Published 23 Jan 2023 in cs.CV | (2301.09595v2)

Abstract: Attention-based models are appealing for multimodal processing because inputs from multiple modalities can be concatenated and fed to a single backbone network - thus requiring very little fusion engineering. The resulting representations are however fully entangled throughout the network, which may not always be desirable: in learning, contrastive audio-visual self-supervised learning requires independent audio and visual features to operate, otherwise learning collapses; in inference, evaluation of audio-visual models should be possible on benchmarks having just audio or just video. In this paper, we introduce Zorro, a technique that uses masks to control how inputs from each modality are routed inside Transformers, keeping some parts of the representation modality-pure. We apply this technique to three popular transformer-based architectures (ViT, Swin and HiP) and show that with contrastive pre-training Zorro achieves state-of-the-art results on most relevant benchmarks for multimodal tasks (AudioSet and VGGSound). Furthermore, the resulting models are able to perform unimodal inference on both video and audio benchmarks such as Kinetics-400 or ESC-50.

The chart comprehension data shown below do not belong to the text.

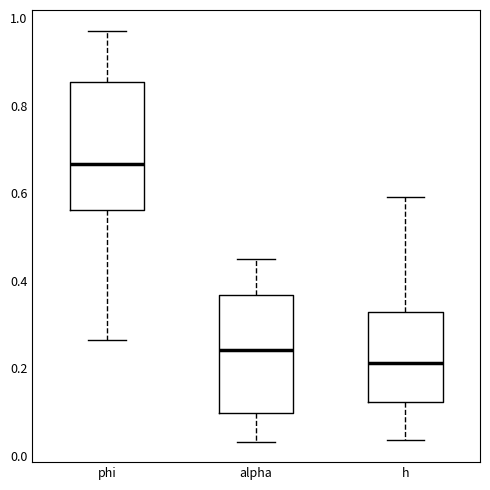

Comparing the boxes themselves (not the whiskers), which one is the tallest?

phi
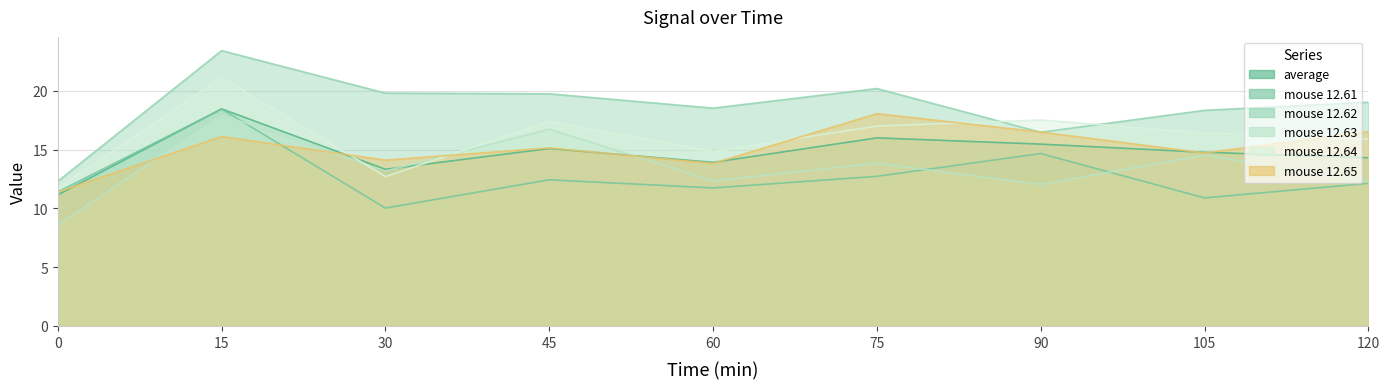

After their last crossing, which series has the higher values: average or mouse 12.64?

mouse 12.64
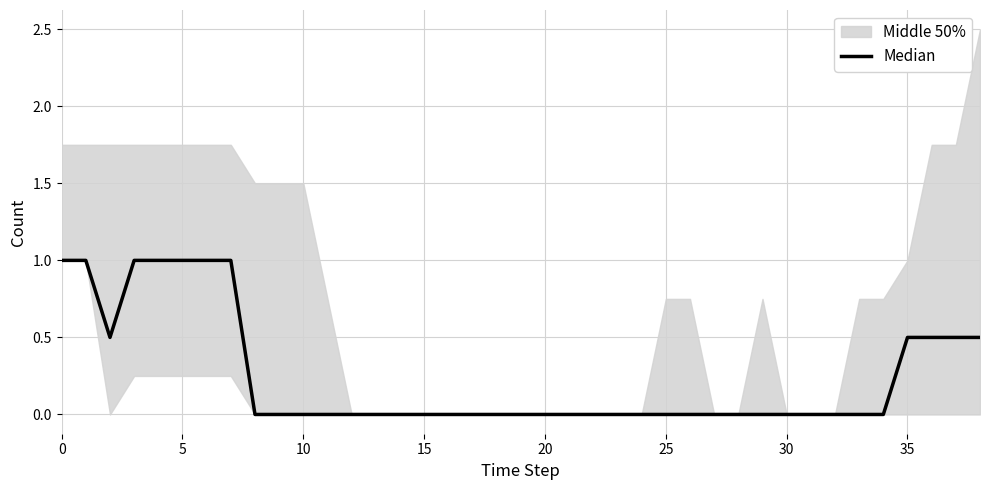

Is it true that the value at 25 is 0.5?

False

Abstract PDF Upgrade to Chat

Authors (11)

Citations (18)

View on Semantic Scholar

Summary

The paper introduces a novel masking method for unified multimodal processing that preserves modality-specific representations.
It demonstrates robust improvements through contrastive pre-training on ViT, Swin, and HiP architectures with top benchmark scores on AudioSet and VGGSound.
Its versatile approach enables effective cross-modal training and reliable unimodal inference on tasks like Kinetics-400 and ESC-50.

Overview of Zorro

The recently introduced technique called Zorro represents an innovative approach in multimodal learning that addresses key limitations of previous methods. Specifically, Zorro enables the engagement of a single backbone Transformer network across various sensory modalities such as audio and video, achieving both uni- and multimodal processing capabilities.

Methodology

Employing a masking strategy, Zorro retains modality-specific portions of the representation, maintaining their purity, while allowing another part of the representation to access all modalities. The paper evaluates Zorro by applying it to three prominent transformer-based architectures, namely ViT, Swin, and HiP, with subsequent contrastive pre-training showing impressive results. The contrastive pre-training, a standout highlight, is facilitated by Zorro's ability to produce both multimodal and modality-specific outputs.

Results

Statistically robust achievements by Zorro in the field of contrastive pre-training are particularly promising. The model yields state-of-the-art results across several multimodal benchmarks, including AudioSet and VGGSound. Furthermore, Zorro exhibits a remarkable ability to perform unimodal inference, specifically on video and audio benchmarks like Kinetics-400 and ESC-50, a testament to the model's versatility.

Contributions and Implications

Zorro's four key contributions encompass the introduction of novel multimodal Transformer architectures for both supervised and self-supervised training, the demonstration of Zorro-modified architectures outperforming their vanilla counterparts, the evidence of efficient pre-training on large-scale audio-visual datasets, and remarkable benchmark performance with the added benefit of unimodal inferencing capability. This positions Zorro as a powerful tool for advancing multimodal AI systems, capable of addressing tasks requiring integration of different types of sensory data with minimal engineering overhead.